I started with minor adjustments. And then I pretty much threw out the recipe, adding smoked paprika, tomatoes, white wine and anything else I thought would taste good.
The moment I smelled that concoction, I resolved I would eat something real, something I had made, for the first time in weeks.
I spent hours over that pot, carefully doctoring the seasoning. It was the first time I’d cooked in weeks, and it had to be perfect.
It was pretty damn good, if I do say so myself—rich, spicy, scented with tomatoes and paprika.
The complexities of dealing with open flame and hot metal while on Vicodin aside, I spent every evening that week trying something new.
I made dozens of soups and stews—some too thick to be sucked through a straw. But that is what hungry parents are for, right?
During that week I learned that the smell of a good chicken stew is enough to sustain human life...and perhaps the soul too.
Chicken Cacciatore Caves Style
Ingredients:
1 3½ to 4 lb. chicken, cut into 8 pieces
½ cup tomato paste
1 tbsp. Spanish paprika
1 cup crimini mushrooms, sliced
½ yellow onion, coarsely chopped
3 garlic cloves, peeled and smashed with the back of a knife
2 slices bacon, coarsely chopped
2 cups white wine
1 fresh bay leaf
1 small handful oregano leaves, minced
Chicken stock
Olive oil
Salt and pepper
Preparation:
Season the chicken heavily with salt, pepper and half of the paprika, and coat lightly with olive oil.

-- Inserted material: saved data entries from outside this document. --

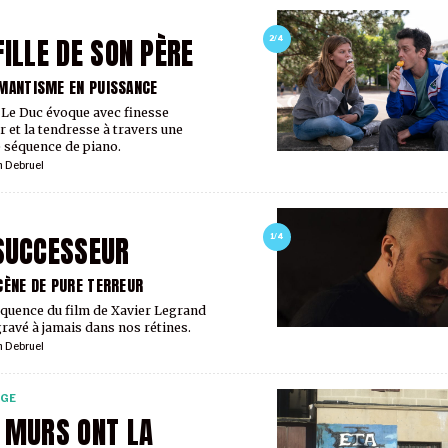
FILLE DE SON PÈRE
2/4
MANTISME EN PUISSANCE
Le Duc évoque avec finesse
r et la tendresse à travers une
 séquence de piano.
 Debruel
SUCCESSEUR
1/4
CÈNE DE PURE TERREUR
quence du film de Xavier Legrand
gravé à jamais dans nos rétines.
 Debruel
RGE
 MURS ONT LA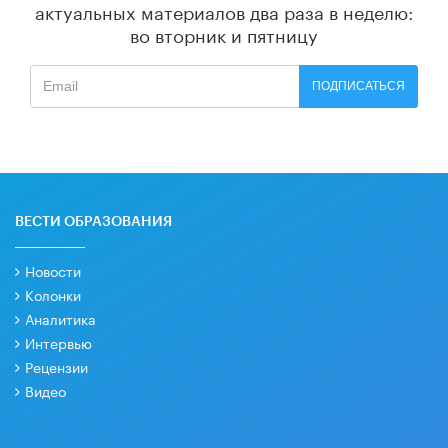
актуальных материалов
два раза в неделю:
во вторник и пятницу
ПОДПИСАТЬСЯ
ВЕСТИ ОБРАЗОВАНИЯ
Новости
Колонки
Аналитика
Интервью
Рецензии
Видео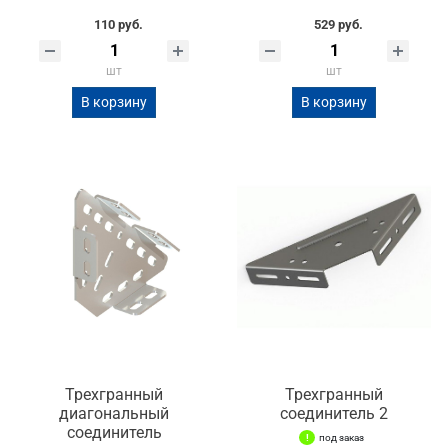
110 руб.
529 руб.
шт
шт
В корзину
В корзину
Трехгранный
Трехгранный
диагональный
соединитель 2
соединитель
под заказ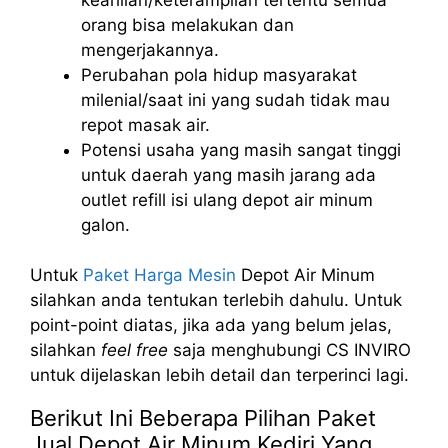
orang bisa melakukan dan
mengerjakannya.
Perubahan pola hidup masyarakat
milenial/saat ini yang sudah tidak mau
repot masak air.
Potensi usaha yang masih sangat tinggi
untuk daerah yang masih jarang ada
outlet refill isi ulang depot air minum
galon.
Untuk
Paket Harga Mesin
Depot Air Minum
silahkan anda tentukan terlebih dahulu. Untuk
point-point diatas, jika ada yang belum jelas,
silahkan
feel free
saja menghubungi CS INVIRO
untuk dijelaskan lebih detail dan terperinci lagi.
Berikut Ini Beberapa Pilihan Paket
Jual Depot Air Minum Kediri Yang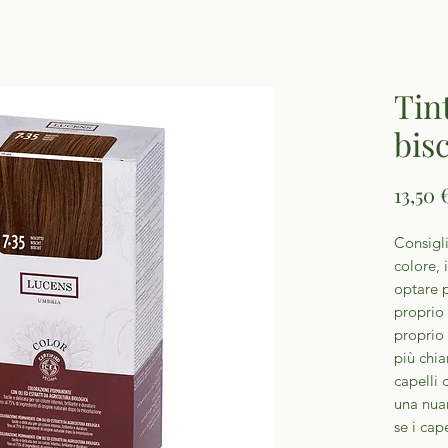
Tint
bis
13,50 
Consigli
colore, 
optare p
proprio 
proprio 
più chia
capelli 
una nuan
se i cap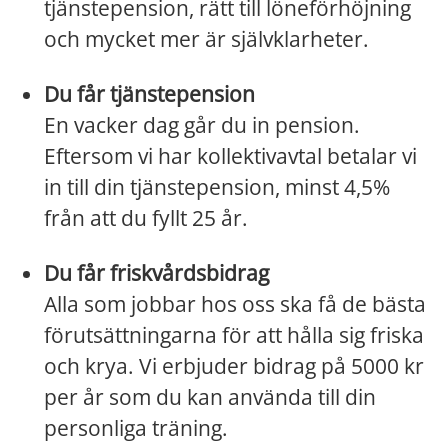
tjänstepension, rätt till löneförhöjning
och mycket mer är självklarheter.
Du får tjänstepension
En vacker dag går du in pension.
Eftersom vi har kollektivavtal betalar vi
in till din tjänstepension, minst 4,5%
från att du fyllt 25 år.
Du får friskvårdsbidrag
Alla som jobbar hos oss ska få de bästa
förutsättningarna för att hålla sig friska
och krya. Vi erbjuder bidrag på 5000 kr
per år som du kan använda till din
personliga träning.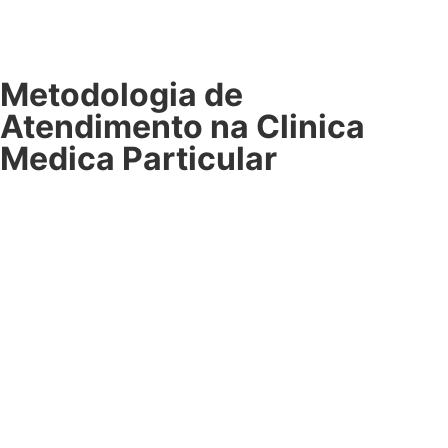
Metodologia de
Atendimento na Clinica
Medica Particular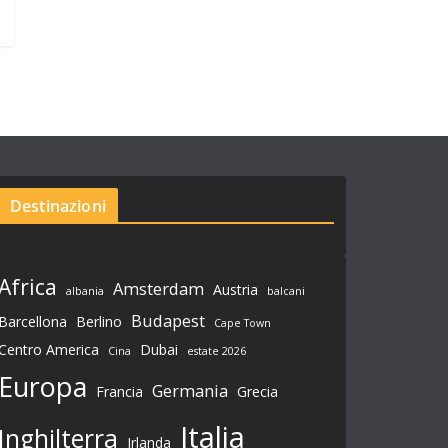
Destinazioni
Africa
Amsterdam
Austria
albania
balcani
Budapest
Barcellona
Berlino
Cape Town
Centro America
Dubai
Cina
estate 2026
Europa
Germania
Francia
Grecia
Italia
Inghilterra
Irlanda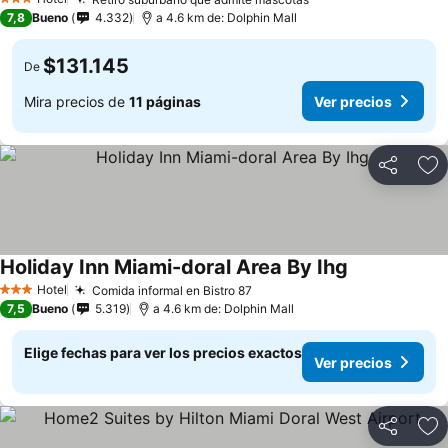
Ver precios
3 Estrellas
7,8
Bueno
4.332
a 4.6 km de: Dolphin Mall
$131.145
De
Mira precios de
11 páginas
Ver precios
Compartir
Ag
Holiday Inn Miami-doral Area By Ihg
Ver precios
Hotel
Comida informal en Bistro 87
Ver precios
3 Estrellas
7,5
Bueno
5.319
a 4.6 km de: Dolphin Mall
Elige fechas para ver los precios exactos
Ver precios
Compartir
Ag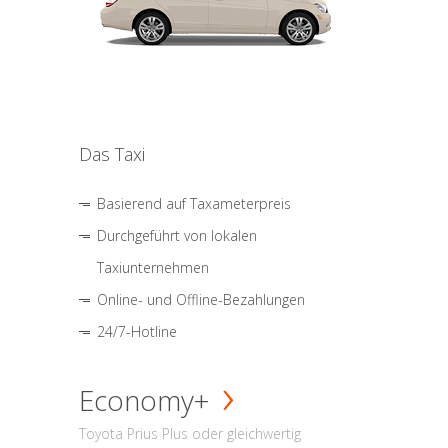
Das Taxi
Basierend auf Taxameterpreis
Durchgeführt von lokalen
Taxiunternehmen
Online- und Offline-Bezahlungen
24/7-Hotline
Economy+
Toyota Prius Plus oder gleichwertig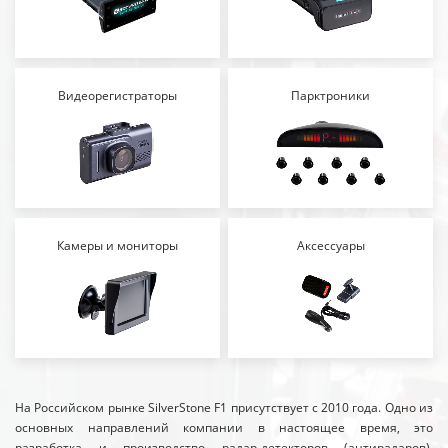
Видеорегистраторы
Парктроники
Камеры и мониторы
Аксессуары
На Российском рынке SilverStone F1 присутствует с 2010 года. Одно из
основных направлений компании в настоящее время, это
разработка и производство радар-детекторов (антирадаров),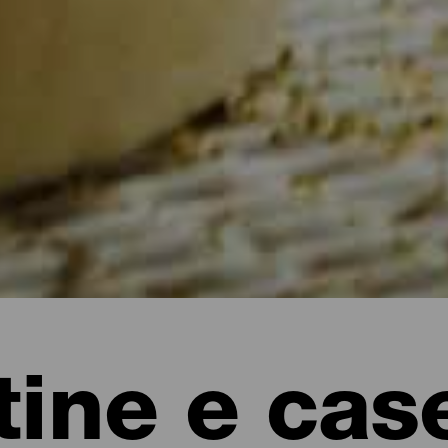
ine e case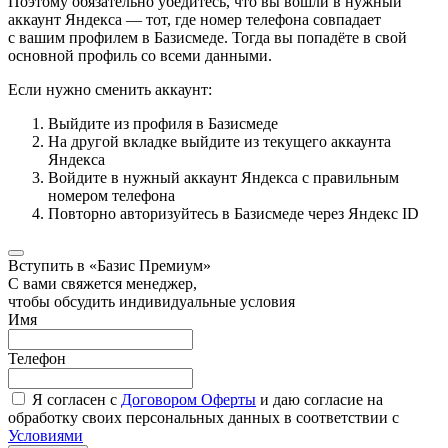
Поэтому обязательно убедитесь, что вы вошли в нужный
аккаунт Яндекса — тот, где номер телефона совпадает
с вашим профилем в Базисмеде. Тогда вы попадёте в свой
основной профиль со всеми данными.
Если нужно сменить аккаунт:
Выйдите из профиля в Базисмеде
На другой вкладке выйдите из текущего аккаунта
Яндекса
Войдите в нужный аккаунт Яндекса с правильным
номером телефона
Повторно авторизуйтесь в Базисмеде через Яндекс ID
Вступить в «Базис Премиум»
С вами свяжется менеджер,
чтобы обсудить индивидуальные условия
Имя
Телефон
Я согласен с
Договором Оферты
и даю согласие на
обработку своих персональных данных в соответствии с
Условиями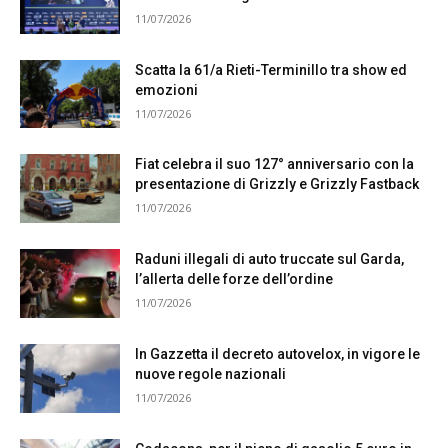
11/07/2026
Scatta la 61/a Rieti-Terminillo tra show ed
emozioni
11/07/2026
Fiat celebra il suo 127° anniversario con la
presentazione di Grizzly e Grizzly Fastback
11/07/2026
Raduni illegali di auto truccate sul Garda,
l’allerta delle forze dell’ordine
11/07/2026
In Gazzetta il decreto autovelox, in vigore le
nuove regole nazionali
11/07/2026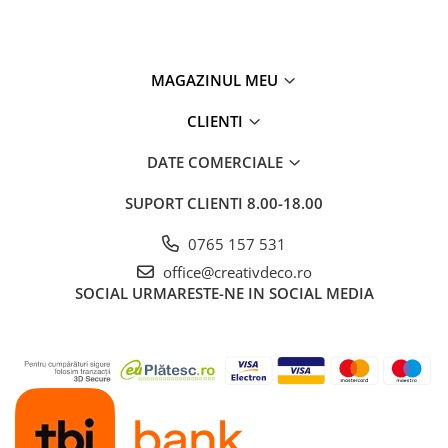
MAGAZINUL MEU
CLIENTI
DATE COMERCIALE
SUPORT CLIENTI
8.00-18.00
0765 157 531
office@creativdeco.ro
SOCIAL
URMARESTE-NE IN SOCIAL MEDIA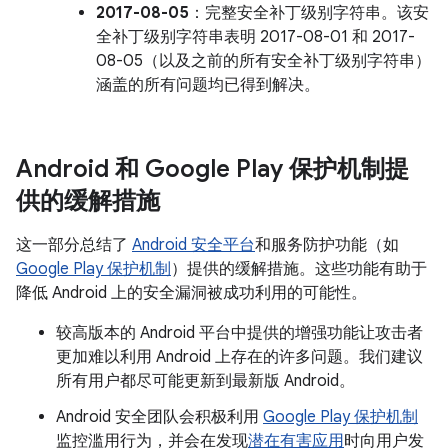
2017-08-05
：完整安全补丁级别字符串。该安
全补丁级别字符串表明 2017-08-01 和 2017-
08-05（以及之前的所有安全补丁级别字符串）
涵盖的所有问题均已得到解决。
Android 和 Google Play 保护机制提
供的缓解措施
这一部分总结了
Android 安全平台
和服务防护功能（如
Google Play 保护机制
）提供的缓解措施。这些功能有助于
降低 Android 上的安全漏洞被成功利用的可能性。
较高版本的 Android 平台中提供的增强功能让攻击者
更加难以利用 Android 上存在的许多问题。我们建议
所有用户都尽可能更新到最新版 Android。
Android 安全团队会积极利用
Google Play 保护机制
监控滥用行为，并会在发现
潜在有害应用
时向用户发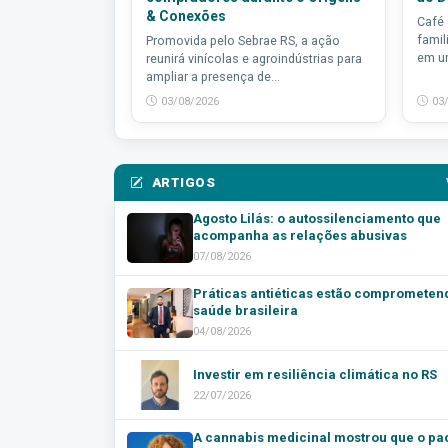
& Conexões
Café
famil
Promovida pelo Sebrae RS, a ação
em um
reunirá vinícolas e agroindústrias para
ampliar a presença de...
03/08/2026
03
ARTIGOS
Agosto Lilás: o autossilenciamento que
acompanha as relações abusivas
07/08/2026
Práticas antiéticas estão comprometen
saúde brasileira
04/08/2026
Investir em resiliência climática no RS
22/07/2026
A cannabis medicinal mostrou que o pa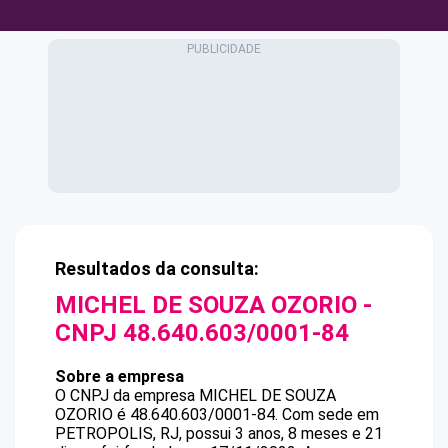
Resultados da consulta:
MICHEL DE SOUZA OZORIO
-
CNPJ
48.640.603/0001-84
Sobre a empresa
O CNPJ da empresa
MICHEL DE SOUZA
OZORIO
é
48.640.603/0001-84
.
Com sede em
PETROPOLIS, RJ, possui 3 anos, 8 meses e 21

Cook the chicken pieces in a thick, heavy pot over high heat until well browned.
Remove the chicken pieces from the pan; drain any fat that remains and add the bacon.
Cook the bacon for 2-3 minutes, before adding the mushrooms.
Cook the mushroom mixture down for another 2 minutes; then add the onions, garlic and the rest of the paprika.
Cook for 4-5 minutes until the mixture is thoroughly browned, stirring regularly. Add the tomato paste and return the chicken pieces to the pot.
Cook for 30 seconds or so until the tomato paste is mixed in and dark.
Add the white wine, bay leaf and enough chicken stock to almost cover the chicken.
Bring the liquid to a boil. and lower the temperature until it is simmering gently.
Cover and cook for 1½ to 2 hours until the chicken is tender.
Remove the liquid from the heat, add the oregano, and serve over pasta.